C'est en ce sens qu'il faut lire et traduire le préambule de la circulaire du B.O de 2000 mise en lien en début d'article et qui mentionne "il (le R.I) place l'élève, en le rendant responsable, en situation d'apprentissage de la vie en société, de la citoyenneté et de la démocratie.
La responsabilité donc ça s'apprend, comme la citoyenneté mais ça se vit à travers le R.I par exemple.
La justice administrative a été saisie suite à un R.I qui nommé "contrat de vie scolaire" a eu pour conséquence de réclamer pour des familles le droit de ne pas se soumettre aux règles de la laïcité dès lors qu'elle n'avait pas signé de "contrat". Jugements en T.A, appels et le Conseil d'État qui en dernier ressort tranche "en particulier sur des questions aussi importantes que l’assiduité ou la laïcité, il ne saurait y avoir de négociations d’ordre contractuel entre l’administration de l’établissement et les usagers du service public de l’éducation quant au contenu d’un règlement intérieur, dont le Conseil d’État a clairement admis que son acceptation sans réserve aucune par l’élève ou ses représentants légaux pouvait valablement conditionner l’admission définitive de l’élève au sein de l’établissement (CE, 14 avril 1995, Koen).
Et donc pour en terminer sur cette notion "d'acte administratif unilatéral", légalement, que l'élève et ses parents signent ou non le Règlement Intérieur et sans importance. De toute manière il sera appliqué. La mention "pris connaissance" est donc largement suffisante et n'introduit pas d'ambiguïté.
Le R.I n'est pas une mesure d'ordre intérieur, qui elle est "insusceptible de recours administratif" et relève de droit du chef d'établissement. Dans les mesures d'ordre intérieur on entend communément la composition des classes, l'affectation des élèves dans les classes, les emplois du temps et n'est donc pas non plus une énumération de ce qui relève de ces mesures.
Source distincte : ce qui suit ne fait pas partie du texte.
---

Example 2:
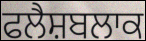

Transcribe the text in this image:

ਫਲੈਸ਼ਬਲਾਕ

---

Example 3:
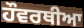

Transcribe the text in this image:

ਹੌਵਰਥੀਆ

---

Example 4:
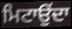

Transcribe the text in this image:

ਮਿਟਾਉਂਦਾ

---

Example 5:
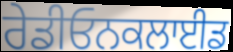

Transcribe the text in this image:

ਰੇਡੀਓਨਕਲਾਈਡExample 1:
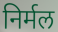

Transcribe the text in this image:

निर्मल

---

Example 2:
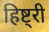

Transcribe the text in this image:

हिष्ट्री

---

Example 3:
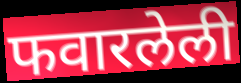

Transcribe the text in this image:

फवारलेली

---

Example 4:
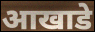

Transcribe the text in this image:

आखाडे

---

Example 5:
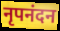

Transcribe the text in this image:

नृपनंदन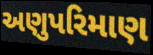
અણુપરિમાણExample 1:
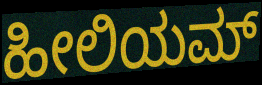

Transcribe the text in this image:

ಹೀಲಿಯಮ್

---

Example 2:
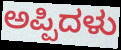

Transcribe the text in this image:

ಅಪ್ಪಿದಳು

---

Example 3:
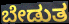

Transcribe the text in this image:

ಬೇಡುತ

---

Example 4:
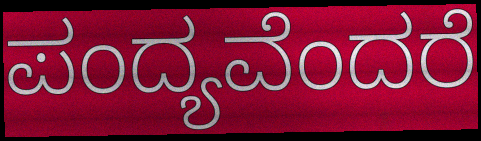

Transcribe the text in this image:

ಪಂದ್ಯವೆಂದರೆ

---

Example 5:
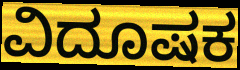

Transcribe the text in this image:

ವಿದೂಷಕ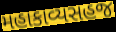
મહાકાવ્યસહજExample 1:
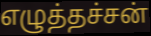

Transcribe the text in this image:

எழுத்தச்சன்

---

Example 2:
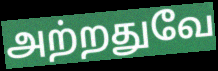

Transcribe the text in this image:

அற்றதுவே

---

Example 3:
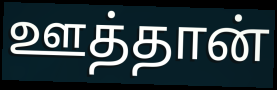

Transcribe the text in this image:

ஊத்தான்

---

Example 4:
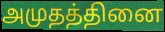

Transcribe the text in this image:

அமுதத்தினை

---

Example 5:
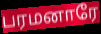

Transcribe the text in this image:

பரமனாரே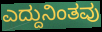
ಎದ್ದುನಿಂತವು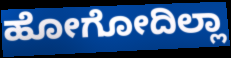
ಹೋಗೋದಿಲ್ಲಾ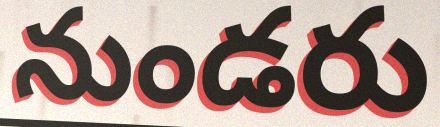
నుండరు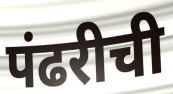
पंढरीची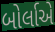
બોર્લાએ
Il convient donc de ne pas trop en mettre, d'où le début de cet article sur "Le Code de l'Éducation n'en fait pas des tonnes ..." mais il dit l'essentiel.
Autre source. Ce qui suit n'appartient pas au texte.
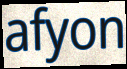
afyonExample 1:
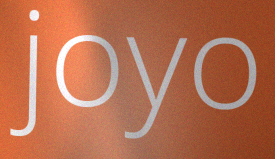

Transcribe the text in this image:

joyo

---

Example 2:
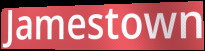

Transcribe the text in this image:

Jamestown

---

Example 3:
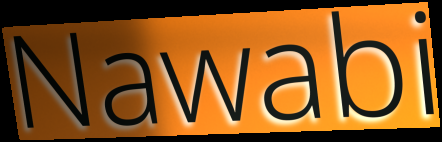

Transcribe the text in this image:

Nawabi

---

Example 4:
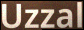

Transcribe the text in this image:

Uzzal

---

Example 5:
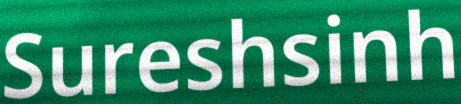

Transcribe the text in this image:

Sureshsinh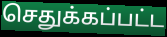
செதுக்கப்பட்ட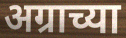
अग्राच्या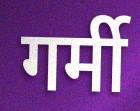
गर्मी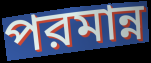
পরমান্ন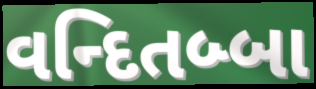
વન્દિતબ્બાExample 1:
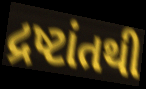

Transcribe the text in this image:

દ્રષ્ટાંતથી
Bernard Toulemonde (ex Recteur, ex Inspecteur Général, aujourd'hui rédacteur de l'excellente revue Éducation et Collectivités et juriste spécialisé dans le droit scolaire) rappelait il y a peu "Dans le cadre scolaire, constituent ainsi des mesures d’ordre intérieur : les mesures affectant les élèves dans une classe ou un groupe de travaux dirigés, les punitions scolaires (mais pas les sanctions disciplinaires), les appréciations portées sur les bulletins de notes des élèves, les emplois du temps des élèves comme des personnels.. " Donc les punitions scolaires avec une éventuelle liste et échelle n'ont pas lieu d'être dans un R.I. Elles relèvent de mesures d'ordre interne prises tant par les professeurs, que les surveillants, que la vie scolaire que ... que ... la communauté éducative. Donc pas de rencontre contradictoire obligatoire, de justification formelle et obligatoire notamment.